## Input material

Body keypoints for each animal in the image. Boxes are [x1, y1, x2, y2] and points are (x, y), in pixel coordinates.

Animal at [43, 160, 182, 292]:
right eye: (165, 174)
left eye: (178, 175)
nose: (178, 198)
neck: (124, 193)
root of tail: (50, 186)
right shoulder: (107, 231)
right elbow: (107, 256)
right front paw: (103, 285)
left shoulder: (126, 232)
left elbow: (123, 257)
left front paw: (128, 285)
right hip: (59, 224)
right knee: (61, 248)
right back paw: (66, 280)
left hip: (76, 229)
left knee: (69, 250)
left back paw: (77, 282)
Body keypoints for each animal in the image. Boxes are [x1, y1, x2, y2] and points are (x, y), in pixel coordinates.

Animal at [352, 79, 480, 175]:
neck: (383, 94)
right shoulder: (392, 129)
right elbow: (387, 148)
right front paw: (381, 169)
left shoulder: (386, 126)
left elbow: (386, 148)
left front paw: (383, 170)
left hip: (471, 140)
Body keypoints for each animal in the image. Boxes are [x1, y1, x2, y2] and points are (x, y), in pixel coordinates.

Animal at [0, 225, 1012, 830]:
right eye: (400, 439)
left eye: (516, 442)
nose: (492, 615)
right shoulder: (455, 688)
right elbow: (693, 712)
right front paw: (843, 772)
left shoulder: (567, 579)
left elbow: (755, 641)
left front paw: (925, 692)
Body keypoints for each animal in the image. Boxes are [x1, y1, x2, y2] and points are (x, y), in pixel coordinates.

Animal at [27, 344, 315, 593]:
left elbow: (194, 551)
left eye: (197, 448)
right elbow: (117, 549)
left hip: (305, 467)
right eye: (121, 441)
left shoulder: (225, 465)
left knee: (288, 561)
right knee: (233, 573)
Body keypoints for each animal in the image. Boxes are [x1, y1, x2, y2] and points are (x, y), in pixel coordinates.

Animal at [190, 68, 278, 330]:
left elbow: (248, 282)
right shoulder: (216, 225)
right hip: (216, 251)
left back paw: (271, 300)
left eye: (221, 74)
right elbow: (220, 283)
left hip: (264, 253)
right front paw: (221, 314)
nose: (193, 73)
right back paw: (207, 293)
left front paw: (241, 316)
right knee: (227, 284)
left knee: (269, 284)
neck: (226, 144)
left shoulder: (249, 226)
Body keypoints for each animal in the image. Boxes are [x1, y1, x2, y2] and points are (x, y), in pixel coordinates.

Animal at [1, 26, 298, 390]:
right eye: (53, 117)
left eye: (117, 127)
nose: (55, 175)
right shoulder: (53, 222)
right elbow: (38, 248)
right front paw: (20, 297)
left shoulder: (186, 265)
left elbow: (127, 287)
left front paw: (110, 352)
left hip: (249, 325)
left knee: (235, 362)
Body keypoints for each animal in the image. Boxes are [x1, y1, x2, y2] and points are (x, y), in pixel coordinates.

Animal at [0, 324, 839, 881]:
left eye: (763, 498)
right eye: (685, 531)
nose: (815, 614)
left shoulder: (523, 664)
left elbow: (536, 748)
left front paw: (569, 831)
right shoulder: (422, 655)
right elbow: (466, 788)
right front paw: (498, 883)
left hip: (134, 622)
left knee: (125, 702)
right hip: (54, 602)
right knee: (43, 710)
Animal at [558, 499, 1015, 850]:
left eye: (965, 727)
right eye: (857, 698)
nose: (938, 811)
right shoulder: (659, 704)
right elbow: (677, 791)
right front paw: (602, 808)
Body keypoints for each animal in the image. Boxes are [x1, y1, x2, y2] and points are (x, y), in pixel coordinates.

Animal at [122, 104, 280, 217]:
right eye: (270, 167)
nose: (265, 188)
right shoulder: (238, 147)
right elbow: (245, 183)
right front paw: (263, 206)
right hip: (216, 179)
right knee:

## Exercise brief
Copy out every line from the material above where the string "knee" turns up.

## Written solution
right knee: (61, 248)
left knee: (69, 250)
left knee: (288, 561)
right knee: (233, 573)
right knee: (227, 284)
left knee: (269, 284)
left knee: (235, 362)
left knee: (125, 702)
right knee: (43, 710)
right knee:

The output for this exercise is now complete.